Pemerintah Sahkan Tanaman Ganja, Ini Ketentuannya

oleh -
Tanaman ganja atau bahasa latinnya Cannabis Sativa kini boleh dibudidayakan di Indonesia dengan ketentuan untuk kepentingan obat-obatan. (Foto:Ist)

JALAJAHNUSAE.com, Jakarta – Pemerintah Indonesia melalui Kementerian Pertanian memutuskan ganja  atau bahasa latinnya Cannabis Sativa masuk dalam deretan komoditas tanaman obat.

Hal tersebut  tercantum dalam Keputusan Menteri Pertanian nomor 104 tahun 2020 tentang Komoditas Binaan Kementerian Pertanian (Kementan).

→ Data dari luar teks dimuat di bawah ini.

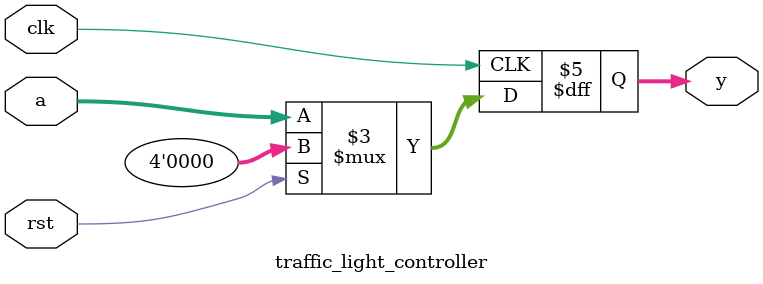
<source format=v>
/* 
 * Corevexis Semiconductor 
 * Example 84: TRAFFIC LIGHT CONTROLLER 
 */

module traffic_light_controller (
    input clk,
    input rst,
    input [3:0] a,
    output reg [3:0] y
);

always @(posedge clk) begin
    if(rst) y <= 4'b0;
    else y <= a; 
end

endmodule
</source>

Ganja masuk dalam komoditas tanaman obat di bawah Direktorat Jenderal Hortikultura.

“Komoditas binaan sebagaimana dimaksud dalam diktum Kesatu dan produk turunannya dibina oleh Direktorat Jenderal masing-masing sesuai dengan kewenangannya,” tulis diktum kedua keputusan tersebut.

Sebelum Indonesia, sebetulnya beberapa negara  telah menetapkan ganja sebagai obat. Salah satunya adalah Thailand yang menetapkan 17 formula obat yang mengandung ganja.

Sedangkan Indonesia, ganja masih masuk dalam narkotika golongan I pada Undang Undang 35 tahun 2009 tentang narkotika. Pada UU tersebut diatur mengenai produksi, kepemilikan, dan konsumsi.